Fecha: 14 de Diciembre de 2012

Tribunal: AP - A Coruña

Ponente: DIAZ MARTINEZ, ANA

Nº de sentencia: 506/2012

Núm. Cendoj: 15030370042012100477

Resumen:
DESAHUCIO

Encabezamiento

NOIA 2

Rollo: RECURSO DE APELACIÓN 463/12

S E N T E N C I A

Nº 506/12

AUDIENCIA PROVINCIAL

Sección 4ª Civil-Mercantil

Ilmos. Sres. Magistrados:

DON JOSE LUIS SEOANE SPIEGELBERG

DON CARLOS FUENTES CANDELAS

DOÑA ANA DÍAZ MARTÍNEZ

En La Coruña, a catorce de diciembre de dos mil doce.

VISTO en grado de apelación ante esta Sección 004, de la Audiencia Provincial de A CORUÑA, los Autos de VERBAL DESAHUCIO FALTA PAGO 0000306 /2010, procedentes del JDO.1A.INST.E INSTRUCCION N.2 de NOIA, a los que ha correspondido el Rollo RECURSO DE APELACION (LECN) 0000463 /2012, en los que aparece como parte demandada apelante, Luis Pablo , representado en 1ª instancia por el Procurador de los tribunales, Sr./a. SALMONTE ROSENDO y en esta alzada por la SRA DOÑA Angustia , asistido por el Letrado D. ANA DAORDEN PORTO, y como parte demandente apelada, CDAD. VECINAL EN MANO COMUN SAN LOIS, LOSAR, CARBALLOSO, FIERO, COSTADOS E PERDI, representado en 1ª instancia por el Procurador de los tribunales, Sr./a. MANEIRO CES y en esta alzada por la SRA DOÑA Micaela , asistido por el Letrado D. SONIA BENEDETTI SANMARTIN, sobre DESAHUCIO POR PRECARIO, siendo Magistrado/a Ponente el/la Ilmo./Ilma. D./ Dª ANA DÍAZ MARTÍNEZ.

Antecedentes

PRIMERO.-Se aceptan y dan por reproducidos los antecedentes de hecho contenidos en la resolución apelada, dictada por EL JUZGADO DE 1ª INSTANCIA Nº 2 DE NOIA, de fecha 4/5/12 . Su parte dispositiva literalmente dice: 'Que estimando la demanda formulada por la Procuradora Sra.

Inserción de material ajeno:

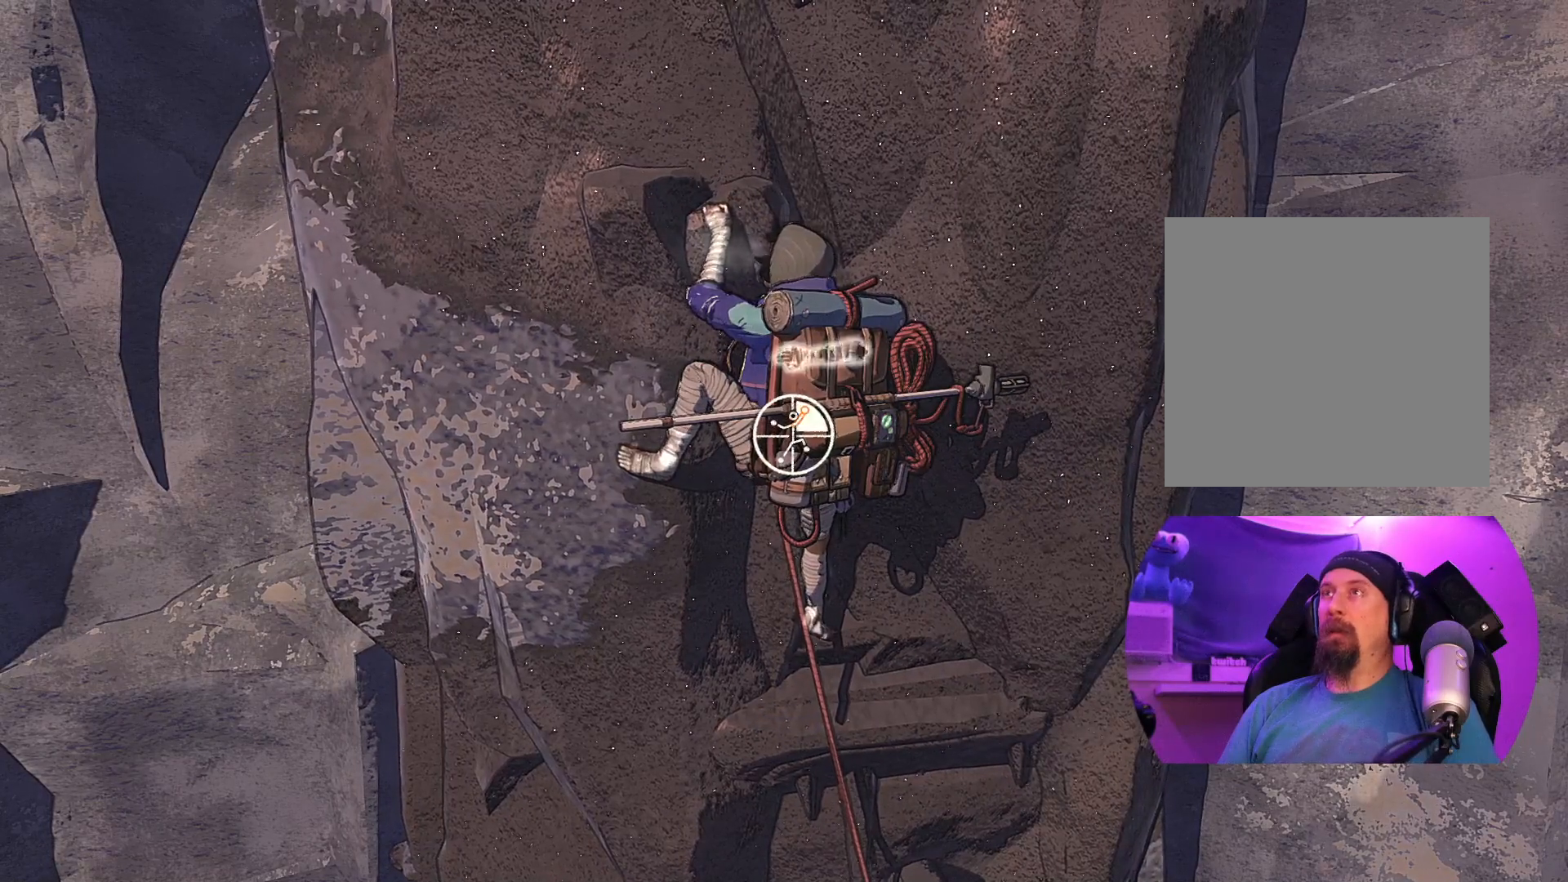
{"buttons": [], "left_stick": "up-left", "right_stick": "center", "events": [[283, "left_stick", "up-left"]]}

Maneiro Ces en nombre y representación de LA COMUNIDAD DE MONTES VECINALES EN MANO EN COMÚN SAN LOIS, SOLAR, CARBALLOSO, FIERO, COSTADOS E PERDICES, debo declarar y declaro haber lugar al desahucio POR PRECARIO solicitado y declaro haber lugar al desahucio POR PRECARIO solicitado y condeno al demandado D. Luis Pablo a que deje de forma inmediata el referido terreno, libre, expedito y a disposición de la parte actora, en el mismo estado en que fue entregado. Todo ello con expresa imposición de costas a la parte demandada.'

SEGUNDO.-Contra la referida resolución por Luis Pablo , se interpuso recurso de apelación para ante la Audiencia Provincial que les fue admitido, elevándose los autos a este Tribunal, pasando los autos a ponencia para resolución.


Fundamentos

PRIMERO. El objeto de la presente litis, sometida a la consideración judicial de esta Sala, en virtud del recurso de apelación interpuesto por la representación procesal de la parte demandada, está constituido por el ejercicio de una acción de desahucio por precario por la Comunidad de Montes Vecinales en Mano Común de Miñortos contra uno de sus vecinos, D. Luis Pablo , autorizado en 1980 a hacer uso de una parcela, en el Lugar del Fieiro, para almacenamiento de leña y otros productos, con prohibición expresa de construir en ella más que un pequeño galpón que sirviera a tales fines. En primera instancia la discusión jurídica se centró en la calificación y eficacia de tal autorización, que consta en el Acta de la Junta Rectora de la Comunidad de Montes, reunida el 12 de abril de 1980, en el apartado 'Ruegos y preguntas', con el siguiente tenor literal 'Se le dijo que la ocupara y que tenía la autorización de la Xunta. No podía construir ninguna casa. Solamente un pequeño galpón para guardar redes, etc. Insistió en que se le hiciera un documento de venta. Contestó el Secretario diciendo que no es legal. Que no se podía vender. Al final se acordó que el ocupara este trozo de 280 m2 aproximadamente, por considerarlo una necesidad de este vecino. Solamente para poner leñas y esquilmos y el cobertizo para guardar redes y utensilios de labranza'.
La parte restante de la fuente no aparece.